On balance, everything would be so much easier for the family if I wasn’t around.

“I could…” I started to speak before hesitating for a second. There’d been a dark thought clouding my mind for a while now, whenever Andrew brought up the idea of marriage, but I hadn’t wanted to voice it until now. “We don’t have to get married if you don’t really want to. I could just hide out somewhere.”

“What?” Andrew looked horrified.

“I don’t want to cause you or your family any problems,” I continued. “And I don’t want you to feel like you have to marry me one day because…” I laid a hand on my belly, “because it’s the right thing to do. The honorable thing to do. That’s not what I want.”
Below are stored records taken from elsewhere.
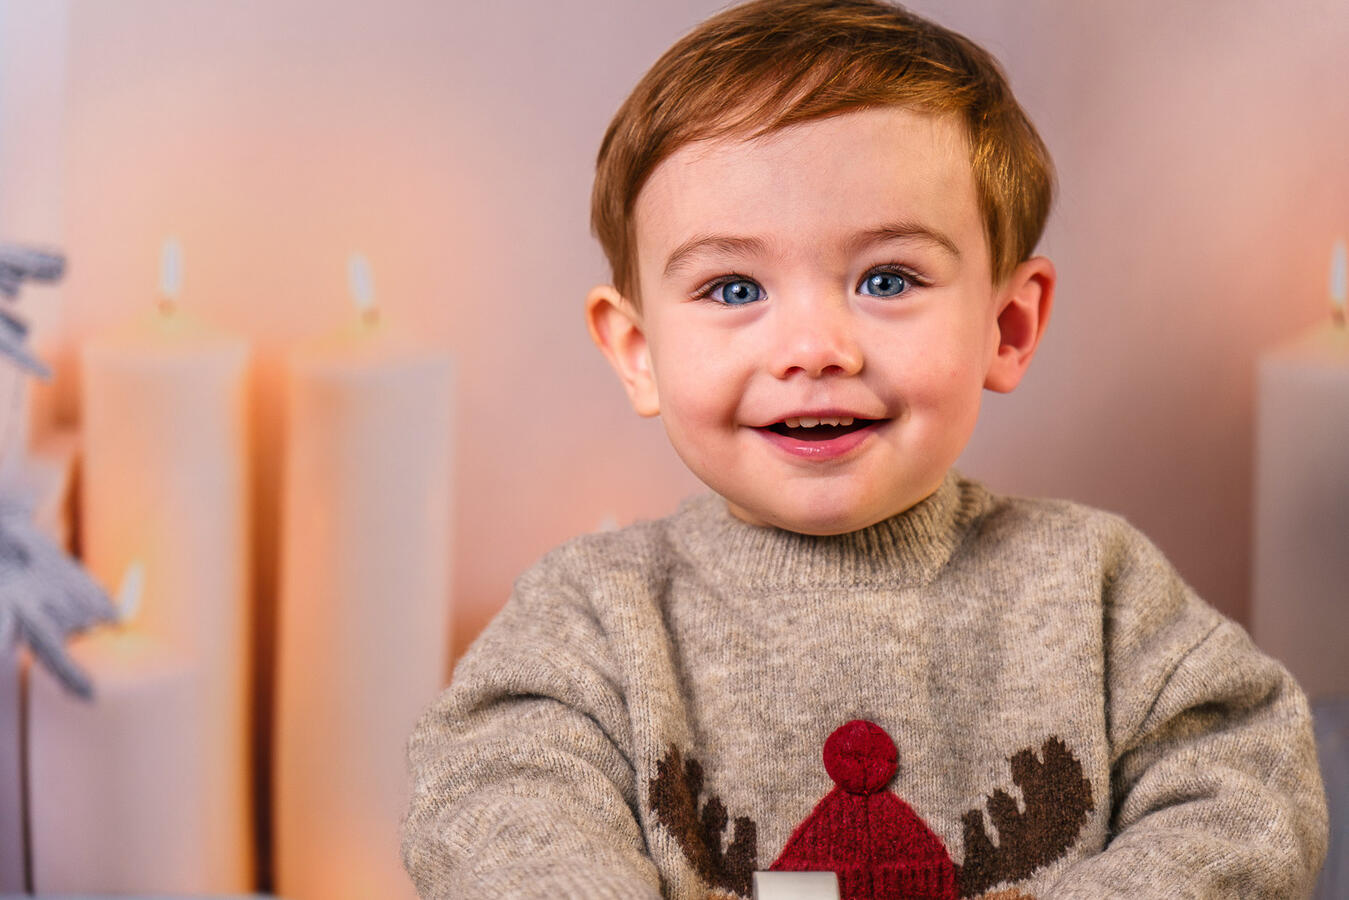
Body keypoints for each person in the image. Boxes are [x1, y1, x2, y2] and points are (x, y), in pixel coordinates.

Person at [400, 1, 1329, 896]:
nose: (814, 349)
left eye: (886, 279)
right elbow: (498, 806)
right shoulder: (592, 618)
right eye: (733, 289)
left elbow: (1243, 787)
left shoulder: (1092, 588)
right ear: (639, 353)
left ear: (1005, 327)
Andrew silenced me with a finger pressed softly against my lips. “Keira, I love you, and there are a thousand reasons for that. I want to marry you; not just one day, but one day soon. Not because I feel like I have to, not because I think it’s the right thing to do, not because I think that baby needs a father, but because if I don’t then I know my life will always be incomplete. Without you in my life, there will always be something missing from it. It’s taken me years to find what I now realize has always been the missing part of me, the thing that made me a proper person, and I’ll be damned if I’m going to let it go now for any reason. Listen,” he looked me dead in the eyes, “I have no idea what my mother’s going to say, how the media is going to report this or how the public are going to react. And I won’t say those things aren’t important, because, whether we like it or not, they’re going to have a big effect on both our lives. But just because they’re important, doesn’t mean they matter in the end—they can’t change how I feel and they won’t change two simple facts: I love you and I want to marry you. I don’t know the circumstances in which it’s going to happen or how hard it’s going to be, and I don’t know if it will be at St Paul’s or a registry office, but I want to marry you. And—in case I haven’t mentioned it already and because I can never say it often enough—the reason I want to marry you is because I love you.”